# Extrait du texte
Dans la famille, on l'appelle la "mrida imaginaire". Elle croit toujours qu'elle va mourir. Quand on lui demande comment elle va, elle répond : "Wach rani ? Saâti lahqat ou wahed ma dja tal aâliya.".
Quand elle le dit,  mon père  lui répond : " Ya el hadja, saâtek rahi habssa lazem taâmriha ".
 Elle et lui, c'est le chat et la souris.

Elle trimballe partout son sac plein de médicaments . Quand elle entend la sirène des ambulances, elle dit que la prochaine ce sera pour elle et que nethanaw menha.

Il y a beaucoup de malades comme elle qui croient qu'ils sont atteints d'une quelconque maladie et qui rendent leurs proches malades avec leur maladie imaginaire. Si on leur demande comment ils vont, ils sortent tout de go de leur poche une vieille ordonnance pliée en quatre, on dirait qu'elle a fait la guerre d'Indochine, et  commencent à expliquer pourquoi ils prennent tel ou tel médicament ; que malgré cela, ils ne sont pas encore guéris.
C'est bizarre dans l'ordonnance de ces malades, il y a toujours des médicaments contre les maux d'estomac.

# Consigne
Écrivez la suite du texte sur la « mrida imaginaire », en reprenant après sa dernière phrase, celle sur les médicaments contre les maux d'estomac.

# Données fournies
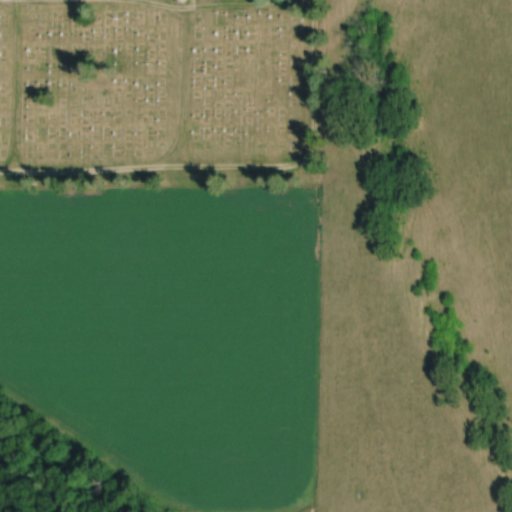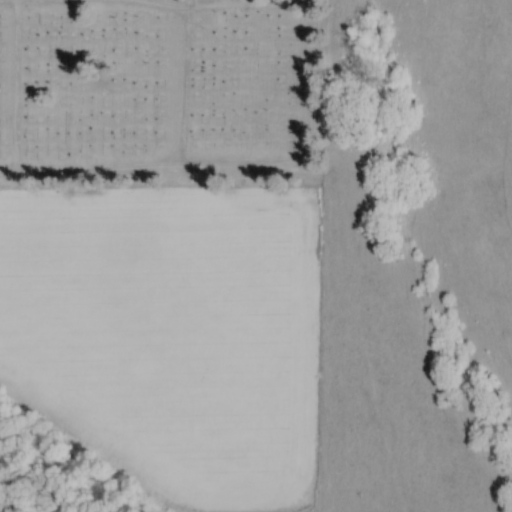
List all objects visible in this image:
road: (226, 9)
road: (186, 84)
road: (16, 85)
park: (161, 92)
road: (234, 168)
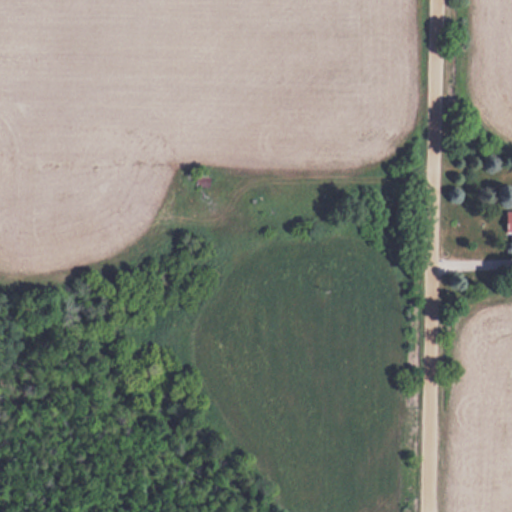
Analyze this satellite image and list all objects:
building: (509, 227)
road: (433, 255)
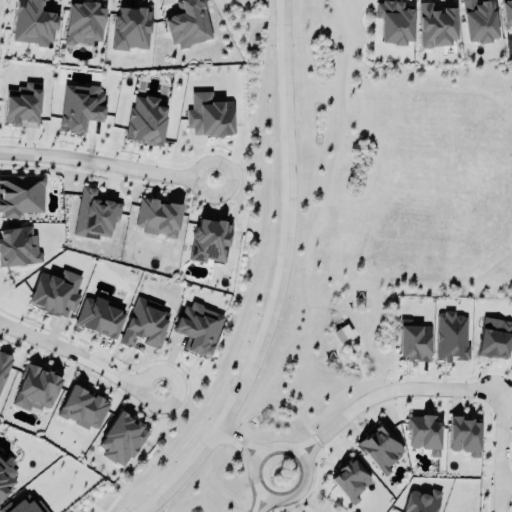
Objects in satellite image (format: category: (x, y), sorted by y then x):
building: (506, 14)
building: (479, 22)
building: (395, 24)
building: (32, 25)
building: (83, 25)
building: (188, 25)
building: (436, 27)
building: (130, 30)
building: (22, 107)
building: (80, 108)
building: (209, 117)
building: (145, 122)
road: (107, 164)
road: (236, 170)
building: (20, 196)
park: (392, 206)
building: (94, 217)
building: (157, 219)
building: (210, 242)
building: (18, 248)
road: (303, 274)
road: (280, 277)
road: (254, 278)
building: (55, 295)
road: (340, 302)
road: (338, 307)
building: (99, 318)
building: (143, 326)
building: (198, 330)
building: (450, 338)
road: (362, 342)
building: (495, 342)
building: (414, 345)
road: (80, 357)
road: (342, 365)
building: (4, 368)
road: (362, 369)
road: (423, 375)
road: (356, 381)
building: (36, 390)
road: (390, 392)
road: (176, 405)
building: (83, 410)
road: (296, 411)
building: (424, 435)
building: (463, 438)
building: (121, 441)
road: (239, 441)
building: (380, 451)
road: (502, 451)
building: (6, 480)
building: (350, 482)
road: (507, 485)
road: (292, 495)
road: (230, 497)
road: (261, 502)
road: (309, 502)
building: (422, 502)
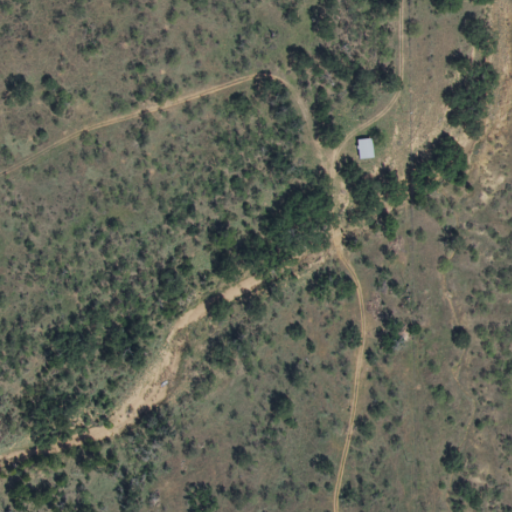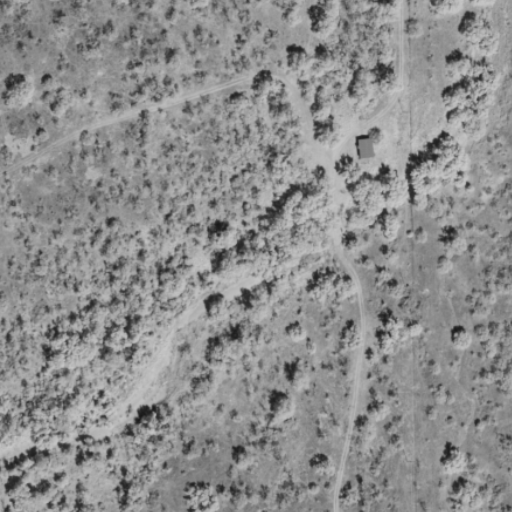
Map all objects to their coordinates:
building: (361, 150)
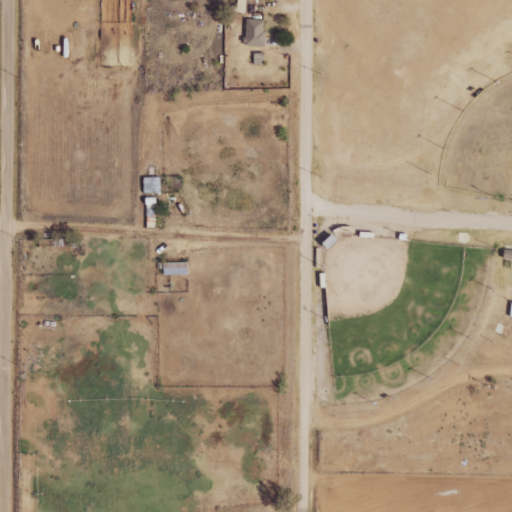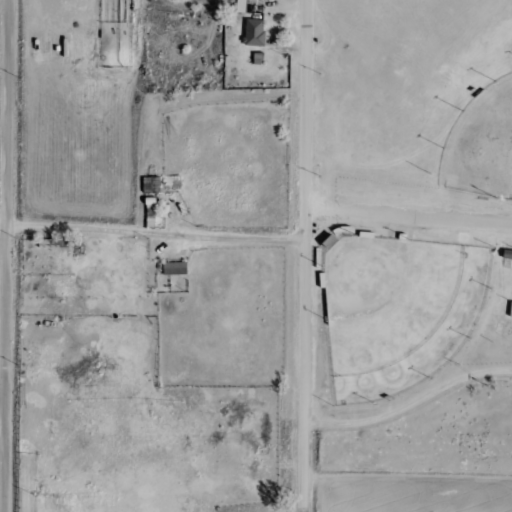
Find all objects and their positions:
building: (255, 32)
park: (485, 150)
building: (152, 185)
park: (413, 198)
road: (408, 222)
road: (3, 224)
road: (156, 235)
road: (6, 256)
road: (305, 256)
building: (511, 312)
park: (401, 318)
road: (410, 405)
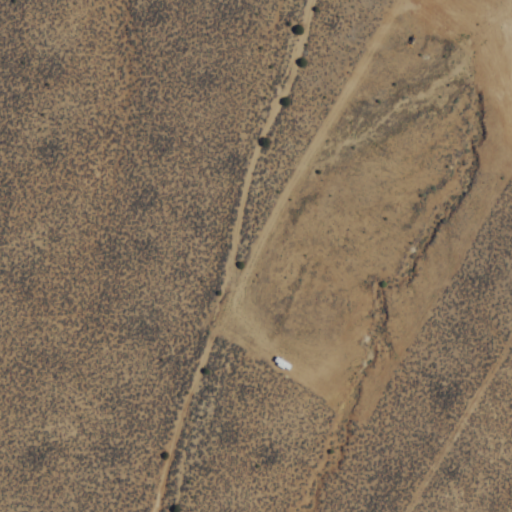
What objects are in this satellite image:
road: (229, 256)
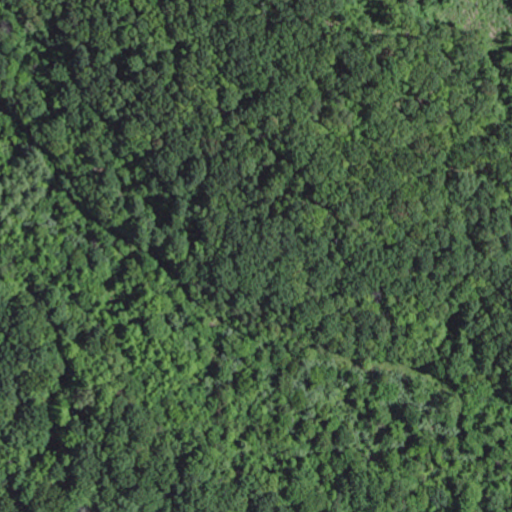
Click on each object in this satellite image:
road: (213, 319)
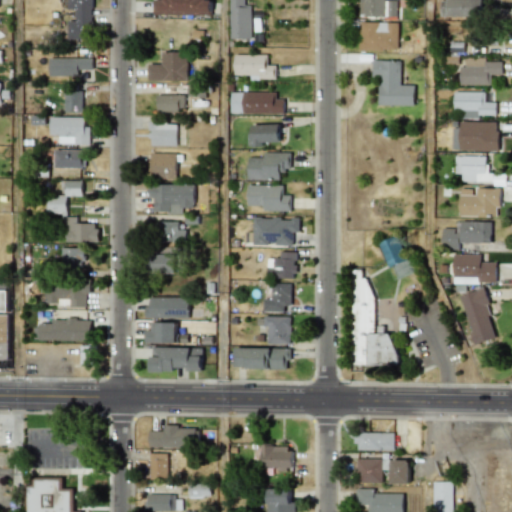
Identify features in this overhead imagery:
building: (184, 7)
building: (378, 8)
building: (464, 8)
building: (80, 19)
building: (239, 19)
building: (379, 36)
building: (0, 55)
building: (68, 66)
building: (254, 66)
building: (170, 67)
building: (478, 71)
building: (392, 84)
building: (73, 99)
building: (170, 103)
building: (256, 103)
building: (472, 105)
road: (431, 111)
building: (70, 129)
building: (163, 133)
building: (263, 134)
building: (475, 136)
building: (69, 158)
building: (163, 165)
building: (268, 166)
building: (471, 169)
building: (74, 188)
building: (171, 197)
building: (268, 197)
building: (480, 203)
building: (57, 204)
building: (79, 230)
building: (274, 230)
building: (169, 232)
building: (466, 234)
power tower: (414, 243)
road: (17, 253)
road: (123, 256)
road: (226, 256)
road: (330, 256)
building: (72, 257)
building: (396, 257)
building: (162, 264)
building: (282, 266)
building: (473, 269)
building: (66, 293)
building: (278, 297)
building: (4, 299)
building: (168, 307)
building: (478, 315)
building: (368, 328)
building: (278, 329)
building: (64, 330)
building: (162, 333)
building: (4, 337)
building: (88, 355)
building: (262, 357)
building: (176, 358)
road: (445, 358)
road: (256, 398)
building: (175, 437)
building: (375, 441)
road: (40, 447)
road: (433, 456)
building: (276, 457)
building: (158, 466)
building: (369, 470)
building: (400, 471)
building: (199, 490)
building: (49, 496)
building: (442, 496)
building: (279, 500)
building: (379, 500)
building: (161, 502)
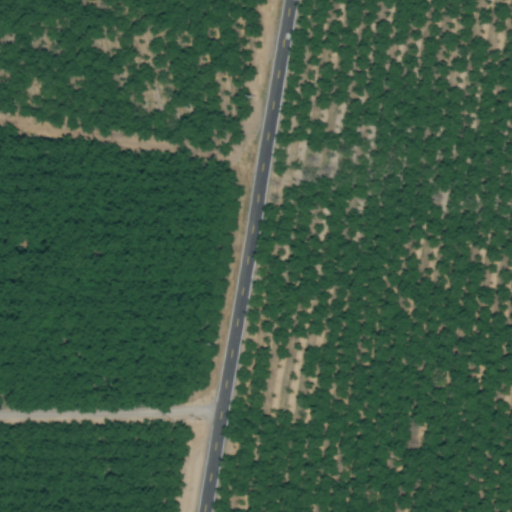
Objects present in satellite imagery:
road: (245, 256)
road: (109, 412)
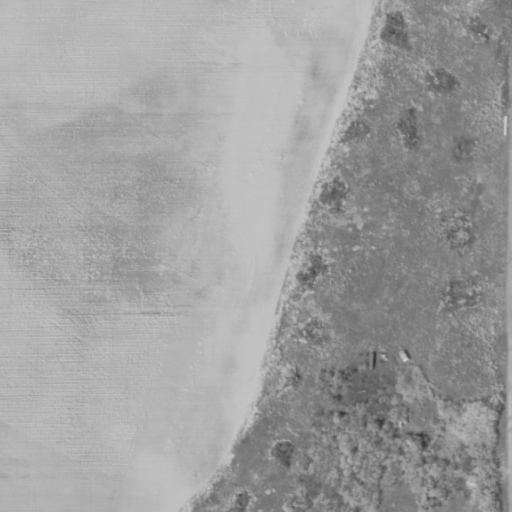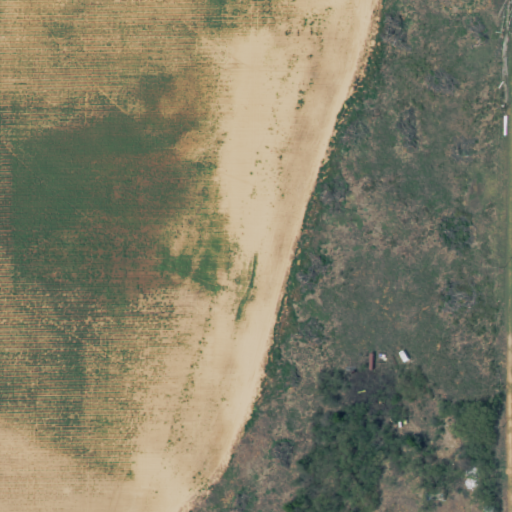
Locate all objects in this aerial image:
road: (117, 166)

# Résultat
C'est comme la concierge où la belle-sœur d'une cousine habite. Elle n'est plus concierge depuis longtemps mais elle continue à occuper l'appartement qu'on lui avait donné pour faire concierge. Elle a reçu plusieurs avertissements d'expulsion mais elle continue à habiter là-bas. Elle dit que sa famille et elle n'ont pas où aller,
mais tout le monde sait qu'elle a fait construire une grande maison dans sa ville natale, qu'elle loue en été aux émigrés. Elle, chaque fois qu'on lui demande comment elle va, elle répond qu'elle ne dort pas bien la nuit parce que la mie de pain qu'elle mange lui fait mal et qu'elle pense qu'elle a un kyste dans le ventre et a peur de se faire opérer.

Il y a aussi l'épicier qui pendant qu'il nous sert, il nous parle des nausées, hacha sam'in wa el qaryin, qu'il a au réveil, et des cauchemars qu'il fait la nuit. Il pense que c'est dû au odeurs des épices qu'il vend. Mon père dit que s'il arrête de boire du mauvais vin et si il nettoie son magasin, il se portera mieux.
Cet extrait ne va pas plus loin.